Тюремщик по-русски хорошо умел говорить: три года жил в Белгороде, в плену. Русские люди его не обижали.

   — Верно, — ответил тюремщик. — Коран защищает правоверного от всех болезней, от всех напастей, кроме смерти. Если благородную Фатиху написать мускусом на тарелке, смыть дождевой водой, а в эту воду добавить сурьмы, желчи чёрной курицы и желчи белого петуха, подвести смесью глаза, то увидишь одухотворённых людей.

   — Кого? — не понял Шереметев.

   — Ангелов. А если смыть надпись розовой водой, получишь лекарство для исцеления ушных болезней... Прочитай суру «Сад» тридцать восемь раз, и ни одно вредоносное животное не посмеет напасть на тебя. Много, много чудесного проистекает от Корана. Произнёсший суру «Подаяние» сорок один раз может увидеть во сне пророка Мухаммеда. Суру «Пески» надо читать сорок шесть раз — спасёшься от джиннов... — Тюремщик призадумался, вспоминая. — Чтобы прекратить раздоры в семье, нужно четыре раза прочитать суру «Женщины», а чтобы сбылось любое из твоих желаний, «Бисмиллу» читают семь дней по семьсот восемьдесят шесть раз.

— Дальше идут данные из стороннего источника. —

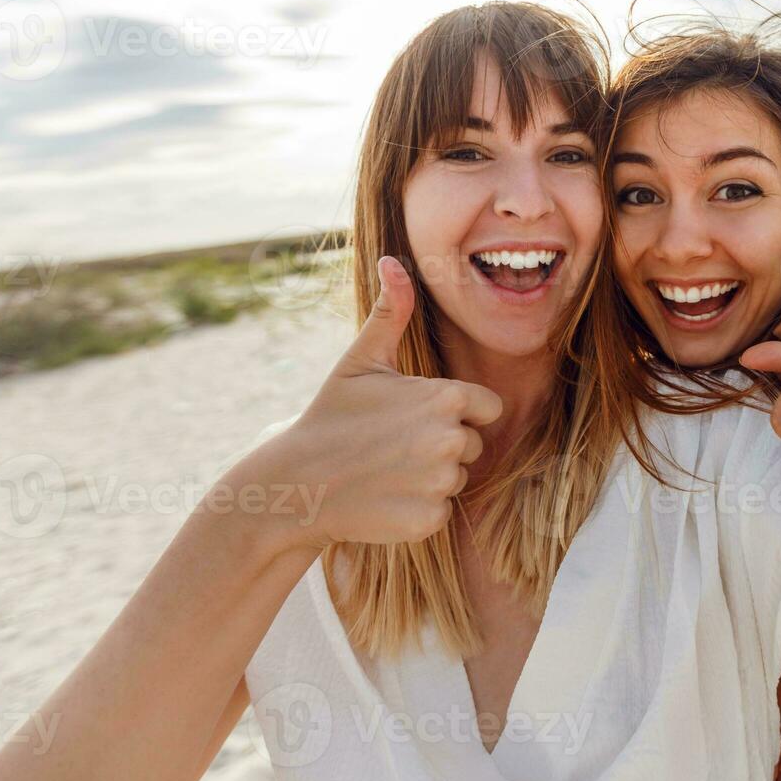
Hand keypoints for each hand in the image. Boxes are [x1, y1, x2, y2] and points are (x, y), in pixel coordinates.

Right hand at [243, 256, 502, 550]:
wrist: (295, 484)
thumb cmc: (331, 415)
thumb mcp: (360, 359)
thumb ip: (391, 311)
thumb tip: (393, 260)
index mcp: (446, 397)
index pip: (485, 408)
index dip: (455, 412)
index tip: (415, 415)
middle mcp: (451, 439)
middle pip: (472, 445)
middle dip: (441, 445)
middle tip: (392, 444)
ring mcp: (441, 483)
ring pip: (457, 478)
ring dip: (430, 477)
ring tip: (385, 470)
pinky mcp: (429, 520)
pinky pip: (441, 511)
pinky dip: (418, 509)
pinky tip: (384, 498)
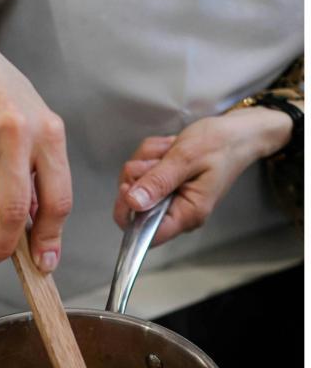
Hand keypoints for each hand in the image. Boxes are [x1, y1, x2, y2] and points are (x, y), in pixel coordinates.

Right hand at [0, 18, 71, 270]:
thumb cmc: (1, 95)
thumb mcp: (35, 126)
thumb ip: (40, 175)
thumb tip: (36, 230)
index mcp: (49, 134)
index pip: (57, 200)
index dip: (51, 238)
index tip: (44, 261)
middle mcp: (17, 134)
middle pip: (14, 212)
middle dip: (4, 244)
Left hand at [113, 106, 293, 245]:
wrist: (237, 132)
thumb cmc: (221, 144)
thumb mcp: (186, 158)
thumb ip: (158, 182)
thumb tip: (133, 203)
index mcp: (187, 214)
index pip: (147, 234)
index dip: (129, 213)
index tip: (129, 187)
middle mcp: (177, 212)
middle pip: (134, 205)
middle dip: (139, 174)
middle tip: (161, 157)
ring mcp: (170, 198)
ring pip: (135, 183)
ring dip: (146, 160)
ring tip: (170, 150)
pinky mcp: (165, 186)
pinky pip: (142, 172)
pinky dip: (150, 156)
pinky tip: (168, 149)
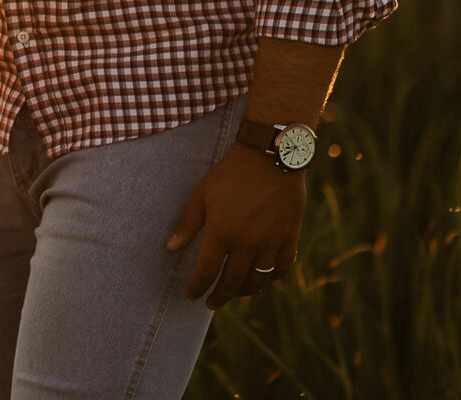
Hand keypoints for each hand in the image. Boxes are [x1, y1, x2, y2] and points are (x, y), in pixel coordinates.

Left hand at [165, 144, 306, 308]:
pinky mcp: (289, 238)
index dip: (197, 287)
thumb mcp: (202, 194)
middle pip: (232, 282)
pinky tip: (263, 277)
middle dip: (219, 296)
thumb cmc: (231, 173)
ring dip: (244, 291)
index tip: (191, 295)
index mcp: (221, 232)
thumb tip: (171, 248)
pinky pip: (281, 268)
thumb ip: (188, 224)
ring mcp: (270, 242)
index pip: (206, 271)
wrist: (271, 157)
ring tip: (235, 292)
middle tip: (211, 303)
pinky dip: (271, 277)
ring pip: (258, 280)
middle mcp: (247, 242)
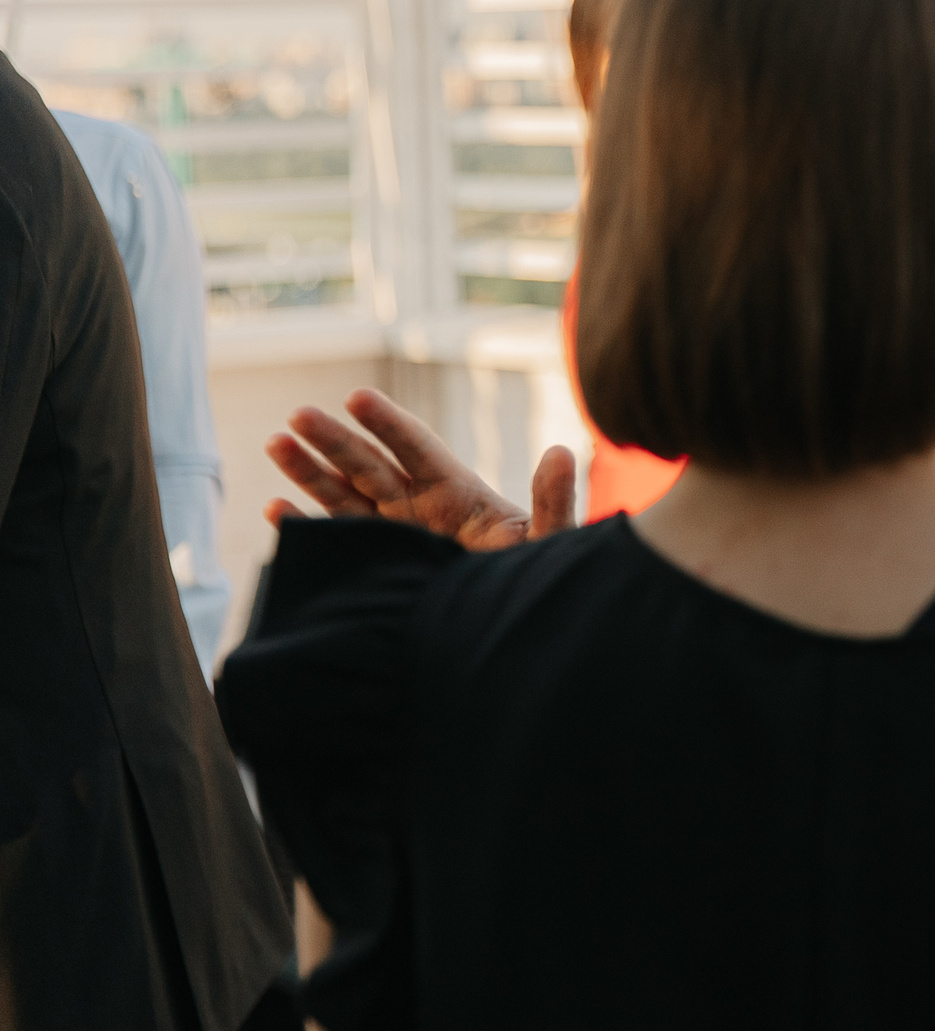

   — Ого! — улыбнулся Шереметев. — А как избавиться от тюрьмы?

   — Нужно суру «Добыча* читать семь раз в день.

   — Господи! Почему я не мусульманин?! А есть ли сура, помогающая получить скорую милость царя?

   — Не знаю. Если хочешь открыть двери добра, читают семьдесят раз на дню суру «Милостивый».

   — Выучил бы я Коран, да Евангелие никак в голове не помещается... Читаю, читаю, а оно всё как новое.